Ses proches sont d’autant plus préoccupés qu’ils ne savent pas si elle obtient les soins médicaux dont elle a besoin. Les rares témoignages venant directement de la prison d’Evin confirment que son état se dégrade. La prix Nobel de la paix 2023, la journaliste Narges Mohammadi, temporairement libérée pour raisons médicales, expliquait lors d’une interview sur France Inter début janvier 2025 avoir demandé des nouvelles de Cécile à d’autres prisonnières qui avaient partagées sa cellule. « Elles disent que sur le plan physique, elle est extrêmement affaiblie, je suis très inquiète pour elle. Moi aussi j’ai été en isolement, ce sont des conditions terribles, une vraie torture », a-t-elle expliqué.
Des procès iniques
Nous avons recueilli de nombreuses informations attestant que les procès se déroulant en Iran sont systématiquement inéquitables, et débouchent sur la détention arbitraire de milliers de personnes. Parmi les personnes détenues arbitrairement figurent des manifestant·es, des femmes défiant les lois sur le port obligatoire du voile en public, des journalistes, des acteurs/actrices et des musicien·nes, des écrivain·es et des universitaires, des étudiant·es, des personnes LGBTI+ et des défenseur·es des droits humains, notamment des militant·es en faveur des droits des femmes, des militant·es contre la peine de mort, des syndicalistes, des avocat·es et des familles en quête de vérité et de justice pour les victimes d’homicides illégaux.

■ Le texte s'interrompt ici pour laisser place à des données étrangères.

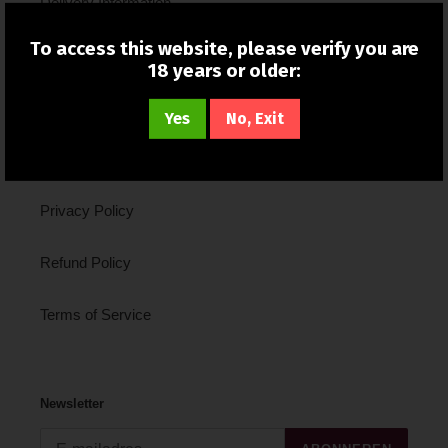
Delivery Information
To access this website, please verify you are
New In
18 years or older:
About Us
Yes
No, Exit
Contact Us
Privacy Policy
Refund Policy
Terms of Service
Newsletter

La détention de Cécile Kohler est manifestement arbitraire, compte tenu de la gravité des violations de ses droits à un procès équitable, notamment de son droit à la présomption d’innocence, de son droit de ne pas témoigner contre elle-même, de son droit à un procès devant un tribunal indépendant, compétent et impartial, de consulter un avocat de son choix dès son arrestation et lors de son procès, de son droit à une défense adéquate et d’être protégée de la torture et autres formes de mauvais traitements et de son droit de véritablement pouvoir contester la légalité de sa détention.
Nous appelons la France à prendre toutes les mesures qui s’imposent pour la protéger et obtenir sa libération
Les autorités iraniennes doivent pour leur part :
protéger Cécile Kohler contre de nouveaux actes de torture et toute autre forme de mauvais traitements ;
veiller à ce qu’elle puisse communiquer avec ses proches régulièrement par téléphone, recevoir des soins médicaux adaptés ;
consulter un avocat de son choix et bénéficier d’une assistance consulaire sans entrave.